OKIDING: What I will remind you is that right now we are not operating under Chapter 6 of peacekeeping. We are operating under Chapter 7 of peace enforcement. Now, after 2018, probably the United Nations would come in for peacekeeping in Somalia. And by that time, probably the SNA [Somali National Army] would have gained capacity. So, there will be two bodies in charge of the security: One will be the United Nations and then the other will be the Somali National Army, plus other security agencies. But for us, this is the line we think will be followed. When AMISOM scales down, the U.N. and the SNA step up. That’s our feeling.

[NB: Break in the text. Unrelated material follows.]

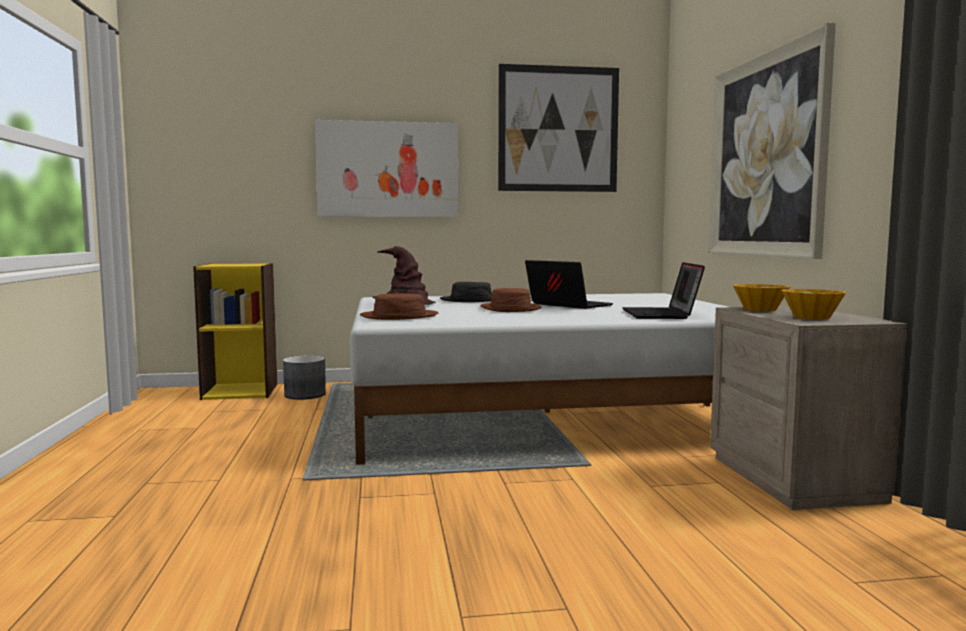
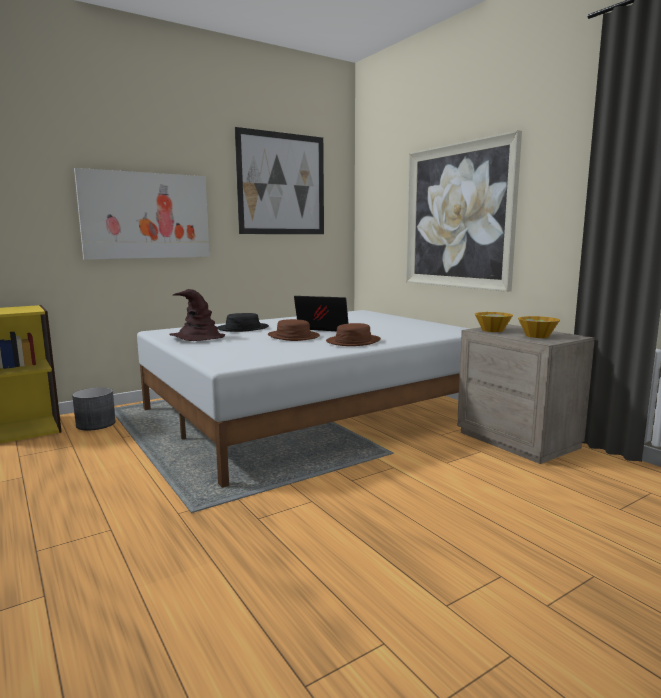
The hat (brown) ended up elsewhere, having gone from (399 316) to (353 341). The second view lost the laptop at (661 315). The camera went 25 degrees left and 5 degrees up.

ADF: Did AMISOM forces under your command in Sector One play a role in training the Somali National Army, and if so, how has the SNA progressed? What is its capacity now, and what will it need to be able to take over security responsibilities in the country?

OKIDING: Yes, we mentored the SNA. AMISOM military, AMISOM police mentored the Somali military and the Somali police. We mentored them in terms of training, we mentored them in terms of operations. We operate side by side. And there are some challenges, but those challenges now are beyond individual Soldiers. What you should be aware of is that Somalia is still under an arms embargo. But those are political decisions. As far as I’m concerned, the SNA is on the right track. If all goes well, I think by 2018 they will have built capacity.

ADF: Is there anything you would like to add?

OKIDING: The toughest challenge we have as we keep on degrading al-Shabaab … they have resorted to the application of the IEDs. And you know, IEDs, they are in categories. There are those you can manage, and there are those which you cannot manage, especially those that use the pressure plates. The pressure plates are giving us some headaches, although we are trying our best. So that’s what they have resorted to now; they are trying to make the roads impassable, but we are always there. So that is the most challenging aspect we are faced with right now. But other areas I don’t see any problem; we are being supported, everything’s going well, the population is on our side.